Consultation with a trade union is not a consent seeking process. Failure of negotiation with the trade union does not bar an employer from proceeding with retrenchment. However, under section 38(2)(3) of the Employment and Labour Relations Act, 2004 and rule 23(9) of the Employment and Labour Relations (Code of Good Practice) Rules, 2007 where a trade union or employees refer a complaint against the ongoing retrenchment process to the Commission for Mediation and Arbitration (CMA), the employer is required to stop the implementation of the retrenchment until the expiration of 30 days from the date of referral of the dispute to the CMA. After expiration of 30 days, the Employer may proceed with the retrenchment unilaterally but such unilateral retrenchment may still be challenged on procedure or merits. If the trade union has not referred the dispute to the CMA, your company may proceed with the retrenchment unilaterally.

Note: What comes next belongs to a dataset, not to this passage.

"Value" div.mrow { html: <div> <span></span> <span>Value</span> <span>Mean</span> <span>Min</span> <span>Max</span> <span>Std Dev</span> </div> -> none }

Offence partly committed in Mainland Tanzania and partly in Zanzibar

I understand that judiciary except the Court of Appeal is not a union matter. What if an offence is partly committed in Mainland Tanzania and partly in Zanzibar, can the accused be tried in a court of Tanzania Mainland?
PO, Arusha

Yes. Section 7 of the Penal Code confers the Courts of Mainland Tanzania with jurisdiction to try offences that have been partly committed in Mainland Tanzania and outside Mainland Tanzania. This section can be used to try an offence whose commission might have been organised from Zanzibar or it was partly committed in Zanzibar and partly in Mainland Tanzania.

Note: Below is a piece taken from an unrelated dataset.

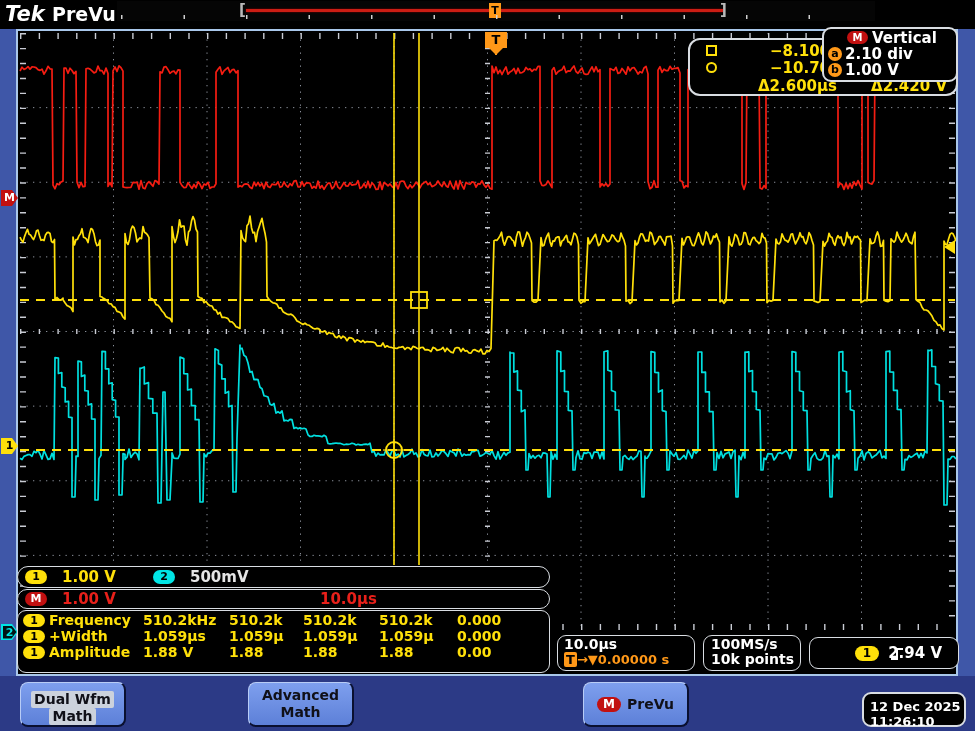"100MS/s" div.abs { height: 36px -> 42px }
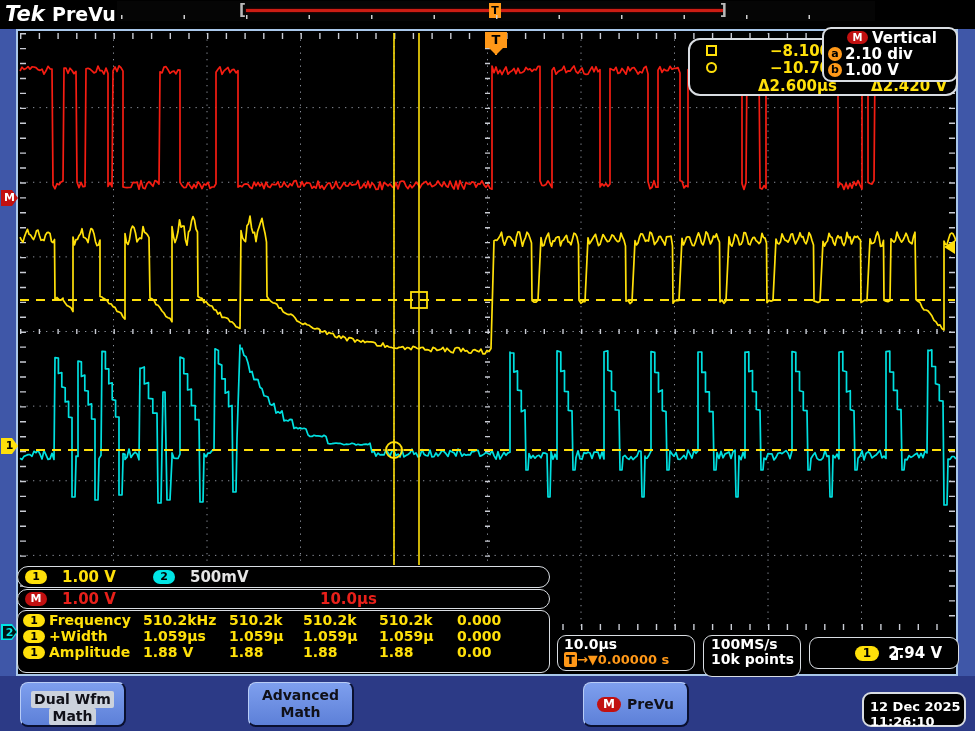"2.94 V" span.abs { right: 16px -> 4px }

Advertising misleading on price

There is a particular airline that sent out an e mail advert of tickets at very competitive prices but has never made them available even if you are the first person to contact them. I have reason to believe that they are trying to attract people to call them to sell seats at higher prices, which they are successfully doing. Is there no law that protects passengers who are treated like this? It is unfair for them to be misguiding the public like this. Can the airline also demand payment in advance or can I ask for credit?
PE, Moshi

This is illegal and in contravention of our laws. Under section 22 of the Fair Competition Act it is stated that (I) no person shall advertise goods or services for supply at a specified price if there are reasonable grounds, of which he is aware, or ought reasonably to be aware, for believing that he will not be able to offer for supply those goods or services at that price for a period that is, and in quantities that are, reasonable having regard to the nature of the market in which he carries on business and the nature of the advertisement. (2) Any person who has, in trade, advertised goods or services for supply at a specified price shall offer such goods or services for supply at that price for a period that is, and in quantities that are, reasonable having regard to the nature of the market in which he carries on business and the nature of the advertisement. This is reportable with the Fair Competition Commission who can take appropriate action.

As for credit, there is no law that covers on how payment should be made. Most airlines indeed demand upfront payment which is quite standard in many parts of the world. We do not see this as being a breach of any law. What the airline cannot demand is for you to pay in USD only. A TZS option of paying, at equivalent exchange rate, must be provided for as well.